Though her family’s discouragement didn’t deter their daughter from the path of a music career, Teng also attributes her personal interests as well as the content of her signature literate lyrics to her parents’ influence.
“I think that it’s important to my parents that their kids be intellectual in some way and to present themselves as intelligent, empathetic human beings,” Teng said. “So I think that it does come across in my music that they instilled that in me. It is something that I genuinely want to communicate: […] there’s also something really important to look at in the wider world and to be involved in where humanity is going and to figure out what my place is in it.”
Certainly the sort of intellectual discourse that Teng strives to achieve in her songs branched into all aspects of the making of “Aims,” including her decision to use a map depicting population changes in Detroit — her home during her musical hiatus — for the album’s cover art.
“When I look at that map, … there was the notion that that map looks like so many other things, [such as depicting] some people who are really trying to work together across Democrat-Republican lines,” Teng said. “Also that map [made me think] this accounts for a lot of things that are going on in the world right now. You can look and first [think], ‘Wow, there’s a lot of bad stuff going on.’ It can seem like [the people of Detroit] should just give up. On the other hand, you can look closer and say, ‘You know, people are really fighting their way to stay on top of [it].’”

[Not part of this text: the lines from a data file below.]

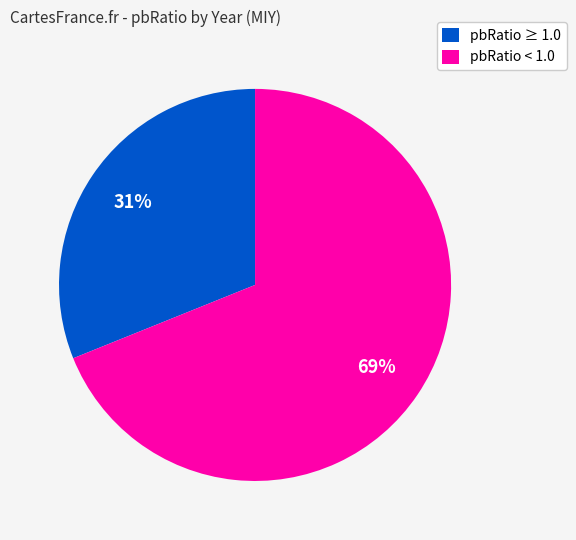

What percentage is the pbRatio ≥ 1.0 slice, to the nearest percent?

31%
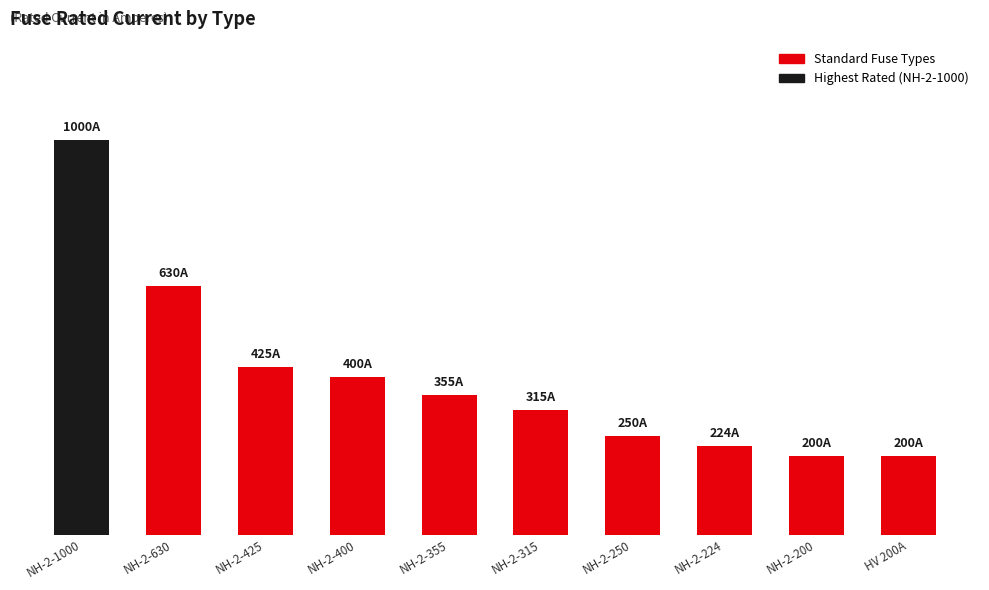

Which label corresponds to the largest value in the chart?

NH-2-1000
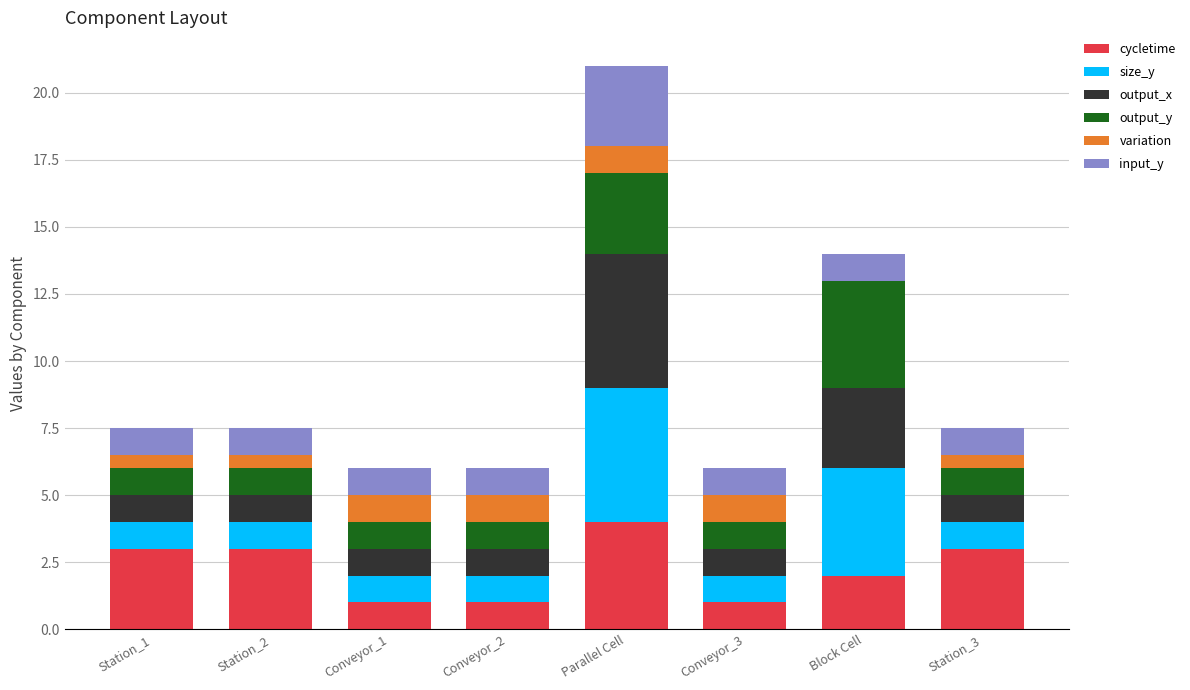

What is the total value across all series at Station_1?

7.5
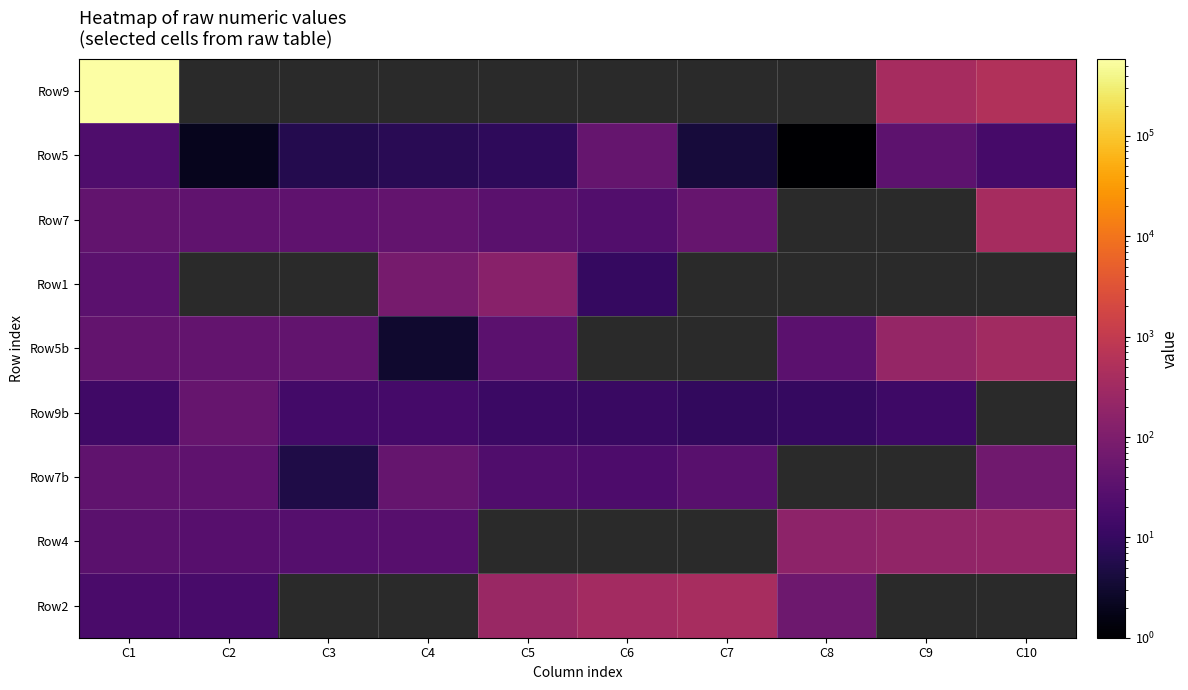

At C2, list the series in order from smallest to largest.

Row2, Row4, Row7b, Row9, Row5, Row7, Row1, Row5b, Row9b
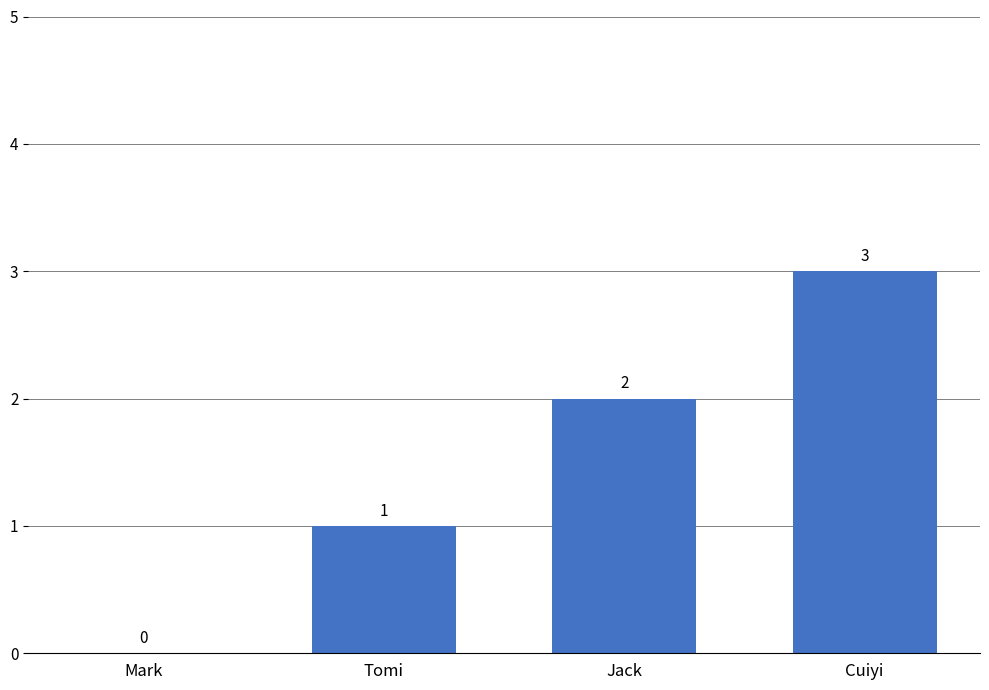

The chart shows a value of 2 at Mark. True or false?

False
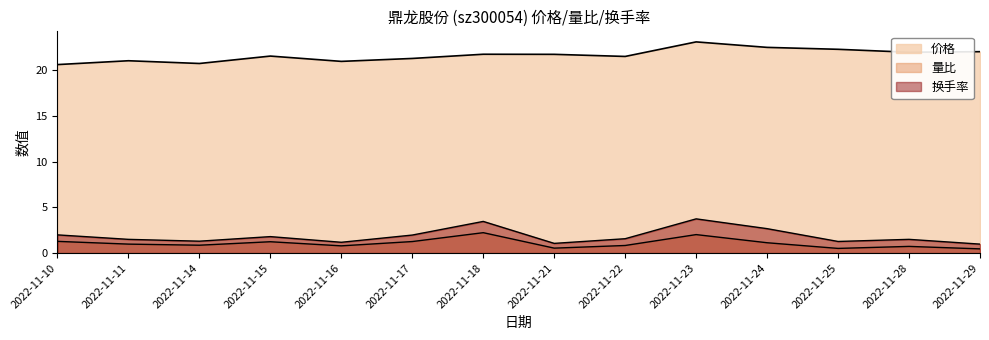

Does the chart have visible grid lines?

No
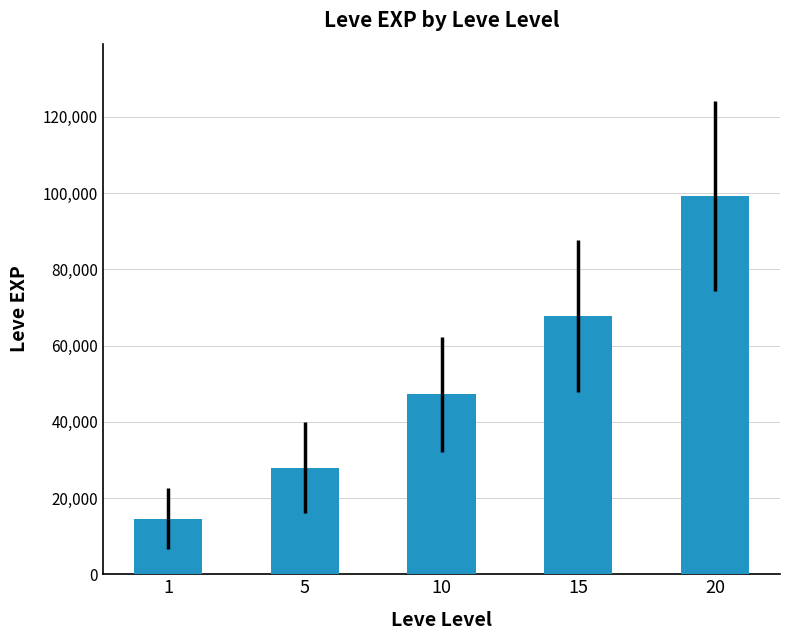

Are the bars grouped side by side (vs. stacked)?

No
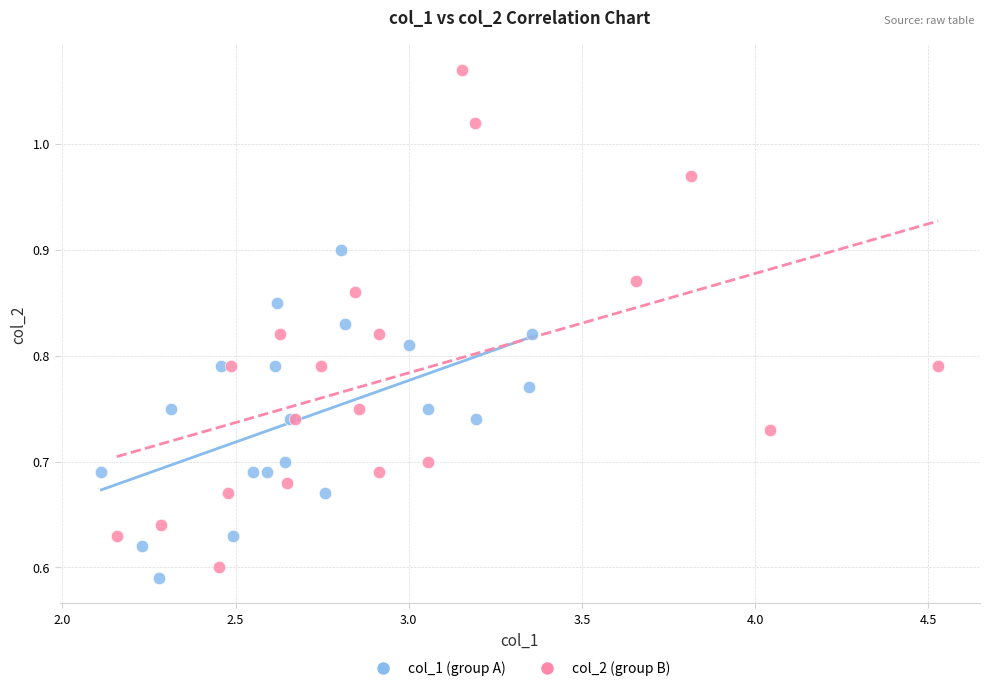

Which series has the widest spread of Y values?

col_2 (group B)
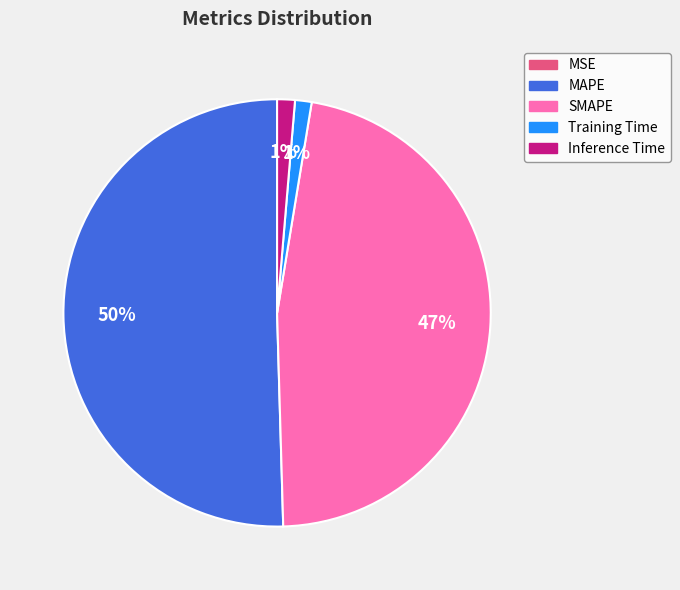

Is it true that SMAPE is 54% of the pie?

False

Indeed, this describes her message in “Aims” in a nutshell. Teng sings in her latest single “Level Up,” “Begin again/ Dynamite the dam on the flow/ … / Lord, we are all cinders/ From a fire burning long ago/ But here it is the knock knock knock of your own heart that matters.” The Renaissance woman’s novel approach to music and her vision to shape the world into a better place makes her a standout — not to mention that she may be the only musician who knows how to use “sustainability” in a sentence several times coherently.